> Collection entries
___
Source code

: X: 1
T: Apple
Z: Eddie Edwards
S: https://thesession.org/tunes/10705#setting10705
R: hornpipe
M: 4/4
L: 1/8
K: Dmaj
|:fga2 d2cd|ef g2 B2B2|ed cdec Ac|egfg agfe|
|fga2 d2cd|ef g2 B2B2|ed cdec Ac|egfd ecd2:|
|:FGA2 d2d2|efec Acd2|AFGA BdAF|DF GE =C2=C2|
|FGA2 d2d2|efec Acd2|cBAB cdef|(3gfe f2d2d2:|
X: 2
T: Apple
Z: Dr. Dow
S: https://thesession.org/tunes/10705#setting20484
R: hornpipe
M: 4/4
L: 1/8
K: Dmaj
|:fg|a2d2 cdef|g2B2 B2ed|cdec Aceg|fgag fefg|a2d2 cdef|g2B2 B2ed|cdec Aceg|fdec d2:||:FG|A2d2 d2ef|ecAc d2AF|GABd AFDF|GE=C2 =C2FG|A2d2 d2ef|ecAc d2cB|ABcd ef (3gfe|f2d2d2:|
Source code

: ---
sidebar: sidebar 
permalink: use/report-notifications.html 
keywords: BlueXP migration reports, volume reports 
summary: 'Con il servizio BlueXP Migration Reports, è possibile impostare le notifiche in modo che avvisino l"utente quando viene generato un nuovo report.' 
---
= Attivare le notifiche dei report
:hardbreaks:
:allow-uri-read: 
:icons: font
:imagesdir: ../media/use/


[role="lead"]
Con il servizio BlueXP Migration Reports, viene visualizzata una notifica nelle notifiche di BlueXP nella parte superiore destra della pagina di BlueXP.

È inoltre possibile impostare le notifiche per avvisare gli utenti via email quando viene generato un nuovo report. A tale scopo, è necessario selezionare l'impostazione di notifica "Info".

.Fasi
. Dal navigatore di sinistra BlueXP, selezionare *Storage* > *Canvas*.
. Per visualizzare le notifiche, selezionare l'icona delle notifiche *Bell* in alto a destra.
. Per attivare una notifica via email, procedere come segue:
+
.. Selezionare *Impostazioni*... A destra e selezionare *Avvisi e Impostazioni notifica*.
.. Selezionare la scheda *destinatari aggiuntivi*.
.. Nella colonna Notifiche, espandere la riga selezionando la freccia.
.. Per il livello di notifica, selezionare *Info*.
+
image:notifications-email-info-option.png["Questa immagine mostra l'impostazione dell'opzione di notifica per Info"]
___
> What the task asks
Among the records, find each line where the word "impostare" occurs, and copy it.

> Solved exercise
summary: 'Con il servizio BlueXP Migration Reports, è possibile impostare le notifiche in modo che avvisino l"utente quando viene generato un nuovo report.' 
È inoltre possibile impostare le notifiche per avvisare gli utenti via email quando viene generato un nuovo report. A tale scopo, è necessario selezionare l'impostazione di notifica "Info".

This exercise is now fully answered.